Twenty years ago, about 150 women met in Omaha to generate ideas on how they could become better business leaders. That group grew each year, turning into one of the largest women’s conferences in the country with more than 2,000 professional working women.
A similar group — this time all men — gathered Wednesday at Creighton University for the first Men’s Leadership Exchange Forum, which aimed to spark conversations about how to be leaders in the digital era.
Like the women’s conference, the forum was sponsored by ICAN — the Institute for Career Advancement Needs — an Omaha-based organization that offers leadership development training.
“We’re here because there’s a need to be here,” said Bob Cronin, vice president for the corporate management office at ACI Worldwide Inc. and one of the volunteers who helped put together the forum.
The men’s conference, which grew out of an idea brainstormed by Cronin and a handful of graduates from a different ICAN leadership program, challenged attendees to develop their leadership styles by focusing on social enterprise, the concept of people and companies positively affecting the world beyond making money.
“How we lead in 2012 is probably not the same way we’ll lead in 2020, or 2013, for that matter,” said Dan Weber, a forum organizer and CEO of Peak Pathways, a company that coaches executives and teams to manage personal, career and business transitions. “Now, we’re more social.

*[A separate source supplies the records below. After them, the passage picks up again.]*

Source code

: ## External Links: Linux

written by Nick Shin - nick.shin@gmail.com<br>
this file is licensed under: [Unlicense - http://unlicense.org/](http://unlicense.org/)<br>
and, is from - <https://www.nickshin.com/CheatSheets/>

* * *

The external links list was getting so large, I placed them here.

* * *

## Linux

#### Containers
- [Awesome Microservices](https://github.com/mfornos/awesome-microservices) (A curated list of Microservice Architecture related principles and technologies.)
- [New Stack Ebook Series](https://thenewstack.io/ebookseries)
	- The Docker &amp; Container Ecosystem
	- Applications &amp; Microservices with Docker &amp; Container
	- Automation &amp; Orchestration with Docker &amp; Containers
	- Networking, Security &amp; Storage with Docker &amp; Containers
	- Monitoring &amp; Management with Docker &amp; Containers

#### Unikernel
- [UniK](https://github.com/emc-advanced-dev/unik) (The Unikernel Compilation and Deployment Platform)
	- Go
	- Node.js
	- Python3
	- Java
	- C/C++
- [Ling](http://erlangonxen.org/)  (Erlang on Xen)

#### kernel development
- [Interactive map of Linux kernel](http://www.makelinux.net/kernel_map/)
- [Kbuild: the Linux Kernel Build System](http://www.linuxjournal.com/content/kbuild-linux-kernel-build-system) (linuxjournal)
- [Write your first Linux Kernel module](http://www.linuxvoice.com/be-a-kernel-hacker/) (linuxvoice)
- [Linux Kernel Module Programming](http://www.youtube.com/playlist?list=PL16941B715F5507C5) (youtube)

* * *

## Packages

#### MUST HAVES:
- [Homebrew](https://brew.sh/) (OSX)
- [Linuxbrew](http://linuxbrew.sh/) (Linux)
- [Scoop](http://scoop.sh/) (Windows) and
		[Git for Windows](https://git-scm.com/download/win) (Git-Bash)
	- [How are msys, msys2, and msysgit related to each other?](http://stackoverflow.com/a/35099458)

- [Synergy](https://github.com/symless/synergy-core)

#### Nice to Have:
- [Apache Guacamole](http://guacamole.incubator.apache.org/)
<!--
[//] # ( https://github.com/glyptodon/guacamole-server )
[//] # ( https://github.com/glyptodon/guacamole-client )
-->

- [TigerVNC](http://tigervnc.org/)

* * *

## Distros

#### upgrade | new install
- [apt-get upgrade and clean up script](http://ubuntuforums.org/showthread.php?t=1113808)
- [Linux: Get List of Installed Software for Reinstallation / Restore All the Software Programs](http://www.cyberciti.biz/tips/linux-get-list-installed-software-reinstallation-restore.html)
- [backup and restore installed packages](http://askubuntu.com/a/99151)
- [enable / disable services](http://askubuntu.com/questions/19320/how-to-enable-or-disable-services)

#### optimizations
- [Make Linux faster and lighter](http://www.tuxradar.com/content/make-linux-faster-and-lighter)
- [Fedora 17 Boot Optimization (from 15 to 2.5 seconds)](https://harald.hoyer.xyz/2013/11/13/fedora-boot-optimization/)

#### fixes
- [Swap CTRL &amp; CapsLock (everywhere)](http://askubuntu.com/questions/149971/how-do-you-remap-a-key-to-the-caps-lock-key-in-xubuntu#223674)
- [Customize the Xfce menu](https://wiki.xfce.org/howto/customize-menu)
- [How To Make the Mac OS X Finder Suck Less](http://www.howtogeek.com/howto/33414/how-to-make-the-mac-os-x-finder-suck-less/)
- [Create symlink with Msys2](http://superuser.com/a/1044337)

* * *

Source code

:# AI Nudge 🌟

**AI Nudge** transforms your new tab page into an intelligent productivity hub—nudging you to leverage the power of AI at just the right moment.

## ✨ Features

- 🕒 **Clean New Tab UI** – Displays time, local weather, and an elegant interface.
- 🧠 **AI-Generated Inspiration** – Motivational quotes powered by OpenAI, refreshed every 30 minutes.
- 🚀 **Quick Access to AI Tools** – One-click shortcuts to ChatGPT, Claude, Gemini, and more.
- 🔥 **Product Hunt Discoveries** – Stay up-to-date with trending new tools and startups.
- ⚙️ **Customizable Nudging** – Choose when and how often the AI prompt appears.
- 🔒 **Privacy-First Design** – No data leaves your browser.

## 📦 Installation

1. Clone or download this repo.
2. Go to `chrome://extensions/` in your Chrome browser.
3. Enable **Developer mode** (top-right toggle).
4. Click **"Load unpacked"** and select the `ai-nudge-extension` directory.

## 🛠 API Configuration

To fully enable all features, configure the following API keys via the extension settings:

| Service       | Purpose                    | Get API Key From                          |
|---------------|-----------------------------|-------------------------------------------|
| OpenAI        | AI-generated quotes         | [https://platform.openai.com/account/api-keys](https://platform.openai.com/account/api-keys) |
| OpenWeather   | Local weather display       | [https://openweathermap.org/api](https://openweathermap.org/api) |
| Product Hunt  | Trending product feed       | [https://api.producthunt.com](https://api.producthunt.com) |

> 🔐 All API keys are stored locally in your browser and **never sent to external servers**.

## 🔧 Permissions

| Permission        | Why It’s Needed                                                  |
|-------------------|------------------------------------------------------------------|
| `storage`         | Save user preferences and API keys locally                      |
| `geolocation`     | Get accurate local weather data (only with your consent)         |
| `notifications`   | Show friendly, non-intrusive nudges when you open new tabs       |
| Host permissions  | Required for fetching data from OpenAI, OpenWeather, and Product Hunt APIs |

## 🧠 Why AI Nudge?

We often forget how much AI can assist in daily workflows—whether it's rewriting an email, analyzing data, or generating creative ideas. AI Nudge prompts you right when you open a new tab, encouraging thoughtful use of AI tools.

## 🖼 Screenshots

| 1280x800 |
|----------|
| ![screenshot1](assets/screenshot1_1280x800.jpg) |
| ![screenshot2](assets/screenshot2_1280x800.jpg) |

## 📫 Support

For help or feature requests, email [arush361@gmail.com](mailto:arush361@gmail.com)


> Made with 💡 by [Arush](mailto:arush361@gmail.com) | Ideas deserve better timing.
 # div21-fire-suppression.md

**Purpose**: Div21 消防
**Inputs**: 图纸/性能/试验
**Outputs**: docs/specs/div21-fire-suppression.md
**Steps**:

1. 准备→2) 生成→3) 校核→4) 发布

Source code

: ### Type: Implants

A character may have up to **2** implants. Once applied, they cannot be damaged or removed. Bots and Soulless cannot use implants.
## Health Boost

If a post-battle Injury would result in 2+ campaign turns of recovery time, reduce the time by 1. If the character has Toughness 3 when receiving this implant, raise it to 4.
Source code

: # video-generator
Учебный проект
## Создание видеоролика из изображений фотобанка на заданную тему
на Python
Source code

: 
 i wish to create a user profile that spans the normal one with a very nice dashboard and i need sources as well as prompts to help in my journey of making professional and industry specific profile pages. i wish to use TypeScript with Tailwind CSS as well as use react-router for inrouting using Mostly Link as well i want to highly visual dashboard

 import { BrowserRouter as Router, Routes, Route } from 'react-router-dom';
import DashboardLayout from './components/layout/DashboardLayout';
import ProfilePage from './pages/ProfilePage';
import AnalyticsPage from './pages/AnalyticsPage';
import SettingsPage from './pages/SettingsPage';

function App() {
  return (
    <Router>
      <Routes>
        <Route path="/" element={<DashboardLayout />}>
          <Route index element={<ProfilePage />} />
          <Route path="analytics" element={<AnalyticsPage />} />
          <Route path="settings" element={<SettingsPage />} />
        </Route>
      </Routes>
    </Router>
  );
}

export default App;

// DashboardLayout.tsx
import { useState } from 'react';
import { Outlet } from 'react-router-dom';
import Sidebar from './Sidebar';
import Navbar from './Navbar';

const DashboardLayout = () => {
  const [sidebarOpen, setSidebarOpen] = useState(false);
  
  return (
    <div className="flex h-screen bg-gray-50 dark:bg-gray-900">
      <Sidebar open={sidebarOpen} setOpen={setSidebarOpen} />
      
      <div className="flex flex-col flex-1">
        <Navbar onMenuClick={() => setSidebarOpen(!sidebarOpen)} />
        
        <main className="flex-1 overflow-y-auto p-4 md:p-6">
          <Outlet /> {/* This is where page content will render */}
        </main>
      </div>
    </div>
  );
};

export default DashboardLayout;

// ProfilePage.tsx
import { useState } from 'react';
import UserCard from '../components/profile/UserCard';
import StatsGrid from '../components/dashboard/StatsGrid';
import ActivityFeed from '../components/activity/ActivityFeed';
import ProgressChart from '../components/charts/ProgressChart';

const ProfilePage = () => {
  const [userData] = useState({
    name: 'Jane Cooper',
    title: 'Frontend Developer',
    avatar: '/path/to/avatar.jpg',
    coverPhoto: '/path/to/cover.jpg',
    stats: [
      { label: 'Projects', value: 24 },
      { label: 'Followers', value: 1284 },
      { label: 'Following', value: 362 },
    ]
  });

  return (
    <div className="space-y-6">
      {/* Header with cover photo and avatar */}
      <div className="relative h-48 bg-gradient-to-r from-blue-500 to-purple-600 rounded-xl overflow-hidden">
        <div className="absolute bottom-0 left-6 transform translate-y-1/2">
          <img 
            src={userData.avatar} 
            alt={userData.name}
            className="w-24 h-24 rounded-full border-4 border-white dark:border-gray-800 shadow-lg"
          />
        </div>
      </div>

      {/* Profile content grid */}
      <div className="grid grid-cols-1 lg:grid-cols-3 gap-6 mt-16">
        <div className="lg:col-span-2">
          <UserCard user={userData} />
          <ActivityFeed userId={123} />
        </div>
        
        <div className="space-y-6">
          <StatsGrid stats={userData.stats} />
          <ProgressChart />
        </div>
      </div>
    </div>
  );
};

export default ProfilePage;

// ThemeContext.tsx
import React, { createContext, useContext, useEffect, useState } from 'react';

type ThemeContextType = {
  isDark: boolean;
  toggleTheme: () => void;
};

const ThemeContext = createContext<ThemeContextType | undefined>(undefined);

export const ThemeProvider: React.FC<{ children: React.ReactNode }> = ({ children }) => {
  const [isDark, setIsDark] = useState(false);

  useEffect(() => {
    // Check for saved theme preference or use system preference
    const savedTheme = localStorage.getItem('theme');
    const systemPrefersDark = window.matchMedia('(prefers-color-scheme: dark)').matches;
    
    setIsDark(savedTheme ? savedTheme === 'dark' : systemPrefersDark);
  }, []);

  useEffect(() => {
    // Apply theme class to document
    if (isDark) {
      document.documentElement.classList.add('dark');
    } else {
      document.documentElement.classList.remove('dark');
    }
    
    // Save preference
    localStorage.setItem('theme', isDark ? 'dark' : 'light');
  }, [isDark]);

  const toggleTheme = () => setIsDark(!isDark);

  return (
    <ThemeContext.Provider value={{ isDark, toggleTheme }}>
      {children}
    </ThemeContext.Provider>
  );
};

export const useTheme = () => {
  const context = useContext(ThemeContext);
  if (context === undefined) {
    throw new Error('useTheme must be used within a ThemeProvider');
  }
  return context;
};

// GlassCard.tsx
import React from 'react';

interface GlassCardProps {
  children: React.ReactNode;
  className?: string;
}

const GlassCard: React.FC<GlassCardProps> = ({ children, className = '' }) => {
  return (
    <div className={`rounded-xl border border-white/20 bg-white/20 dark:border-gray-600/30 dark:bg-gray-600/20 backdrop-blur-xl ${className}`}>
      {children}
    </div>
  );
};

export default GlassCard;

It incorporates different types of technology that enable a new kind of interaction. We’ve got more questions than we have answers, in many ways.”
Social enterprise goes beyond the use of social media and technology to help a company better connect with its customers of either for-profit or nonprofit organizations.
In a panel discussion, local, national and global business people discussed ways social enterprise has changed the way companies should approach leadership.
If someone had a customer service problem 10 years ago, the conversation went directly to a spouse or friend and “died on the kitchen table,” said Dusty Davidson, co-founder and CEO Silicon Prairie News.
“Now, they put it on Twitter, and it spirals out of control,” he said, adding that that scenario gives companies an opportunity to react positively or negatively and ultimately affect their brand.
But because social media is so integrated in daily lives today and shows few signs it’s going away, companies need to understand that it’s difficult to “damage control” what happens on the Internet, said Ryan Downs, president of Proxibid. Slow-to-change leaders who don’t see social media as a priority will get left behind.
“If you’re going to be a leader,” he said, “get over it.”
Other speakers at the men’s forum included: Mary Prefontaine, ICAN president and CEO; Anthony Hendrickson, dean of CU’s College of Business; Tim Rouse, president and co-founder of FGI International; Carol Hunter, CEO and co-founder of FGI International; Dan Dal Degan,vice president of the central U.S. for Salesforce.com; Ryan Whitt, operations and client manager for the Omaha Foreign Exchange; Craig Page, managing director of the MeNetwork; and Gerri Sinclair, president of the Gerri Sinclair Group.